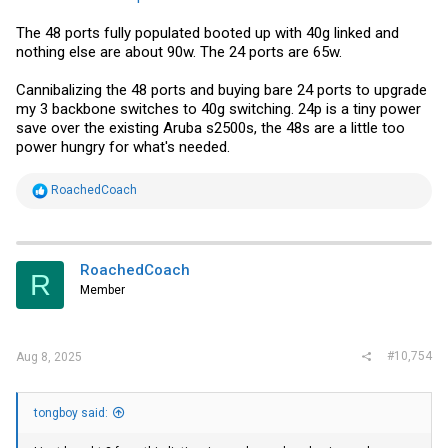
The 48 ports fully populated booted up with 40g linked and
nothing else are about 90w. The 24 ports are 65w.
Cannibalizing the 48 ports and buying bare 24 ports to upgrade
my 3 backbone switches to 40g switching. 24p is a tiny power
save over the existing Aruba s2500s, the 48s are a little too
power hungry for what's needed.
R
RoachedCoach
e
a
c
t
i
RoachedCoach
R
o
Member
n
s
:
#10,754
Aug 8, 2025
tongboy said:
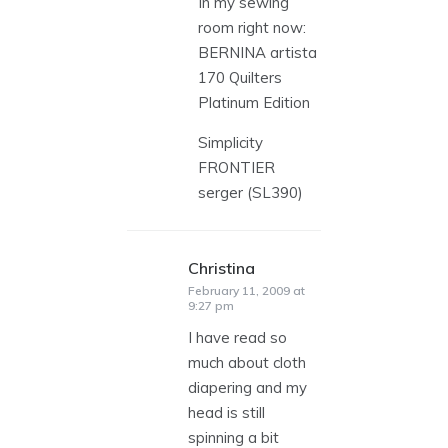
In my sewing
room right now:
BERNINA artista
170 Quilters
Platinum Edition
Simplicity
FRONTIER
serger (SL390)
Christina
says:
February 11, 2009 at
9:27 pm
I have read so
much about cloth
diapering and my
head is still
spinning a bit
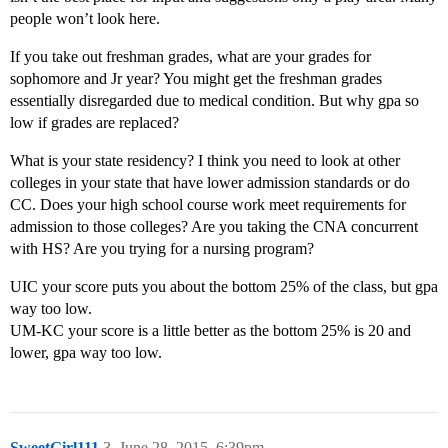
people won’t look here.
If you take out freshman grades, what are your grades for
sophomore and Jr year? You might get the freshman grades
essentially disregarded due to medical condition. But why gpa so
low if grades are replaced?
What is your state residency? I think you need to look at other
colleges in your state that have lower admission standards or do
CC. Does your high school course work meet requirements for
admission to those colleges? Are you taking the CNA concurrent
with HS? Are you trying for a nursing program?
UIC your score puts you about the bottom 25% of the class, but gpa
way too low.
UM-KC your score is a little better as the bottom 25% is 20 and
lower, gpa way too low.
SweetGirl111
3
June 28, 2015, 6:39pm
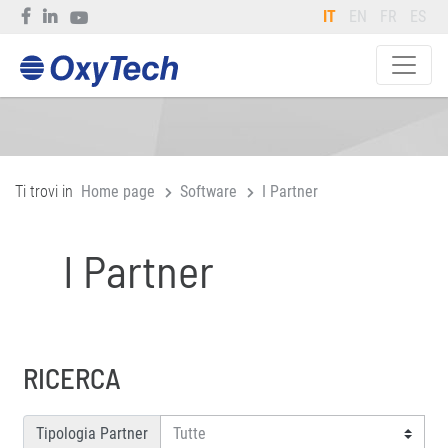
IT
EN
FR
ES
Ti trovi in
Home page
Software
I Partner
I Partner
RICERCA
Tipologia Partner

*WHAT YOU SHOULD DO*. Copy all of the material word for word, and include none of its pictures.

*SOLUTION*.
The 48 ports fully populated booted up with 40g linked and
nothing else are about 90w. The 24 ports are 65w.
Cannibalizing the 48 ports and buying bare 24 ports to upgrade
my 3 backbone switches to 40g switching. 24p is a tiny power
save over the existing Aruba s2500s, the 48s are a little too
power hungry for what's needed.
R
RoachedCoach
e
a
c
t
i
RoachedCoach
R
o
Member
n
s
:
#10,754
Aug 8, 2025
tongboy said:
In my sewing
room right now:
BERNINA artista
170 Quilters
Platinum Edition
Simplicity
FRONTIER
serger (SL390)
Christina
says:
February 11, 2009 at
9:27 pm
I have read so
much about cloth
diapering and my
head is still
spinning a bit
people won’t look here.
If you take out freshman grades, what are your grades for
sophomore and Jr year? You might get the freshman grades
essentially disregarded due to medical condition. But why gpa so
low if grades are replaced?
What is your state residency? I think you need to look at other
colleges in your state that have lower admission standards or do
CC. Does your high school course work meet requirements for
admission to those colleges? Are you taking the CNA concurrent
with HS? Are you trying for a nursing program?
UIC your score puts you about the bottom 25% of the class, but gpa
way too low.
UM-KC your score is a little better as the bottom 25% is 20 and
lower, gpa way too low.
SweetGirl111
3
June 28, 2015, 6:39pm
IT
EN
FR
ES
Ti trovi in
Home page
Software
I Partner
I Partner
RICERCA
Tipologia Partner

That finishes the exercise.